By The Avesta (c. Sixth Century B.C.)

Yasna lxii. 1–4: Translation of Lawrence Heyworth Mills

1. I OFFER my sacrifice and homage to thee, the Fire, as a good offering, and an offering with our hail of salvation, even as an offering of praise with benedictions, to thee, the Fire, O Ahura, Mazda’s son! Meet for sacrifice art thou, and worthy of [our] homage. And as meet for sacrifice, and thus worthy of our homage, may’st thou be in the houses of men [who worship Mazda]. Salvation be to this man who worships thee in verity and truth, with wood in hand and baresma [sacred twigs] ready, with flesh in hand and holding too the mortar. 2. And mayst thou be [ever] fed with wood as the prescription orders.
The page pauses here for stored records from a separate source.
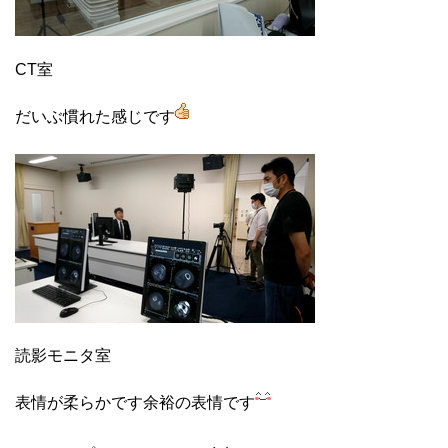
CT室
だいぶ慣れた感じです
読影モニタ室
表情が柔らかです余裕の表情です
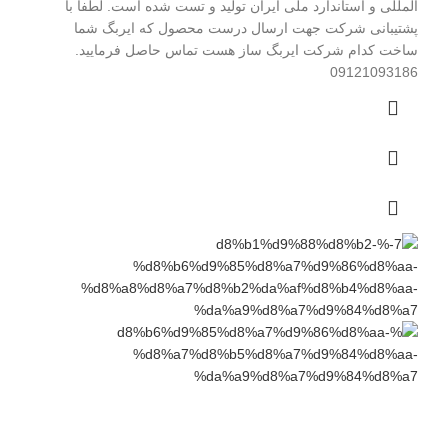
المللی و استاندارد ملی ایران تولید و تست شده است. لطفاً با
پشتیبانی شرکت جهت ارسال درست محصول که ایربگ شما
ساخت کدام شرکت ایربگ ساز هست تماس حاصل فرمایید.
09121093186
Yea, mayst thou have thy perfume justly, and thy sacred butter without fail, and thine andirons regularly placed. Be of full age as to thy nourishment, of the canon’s age as to the measure of thy food. O Fire, Ahura, Mazda’s son! 3. Be now aflame within this house; be ever without fail in flame; be all ashine within this house: for long time be thou thus to the furtherance of the heroic [renovation], to the completion of [all] progress, yea, even till the good heroic [millennial] time when that renovation shall have become complete. 4. Give me, O Fire, Ahura, Mazda’s son! a speedy glory, speedy nourishment and speedy booty and abundant glory, abundant nourishment, abundant booty, an expanded mind, and nimbleness of tongue and soul and understanding, even an understanding continually growing in its largeness, and that never wanders.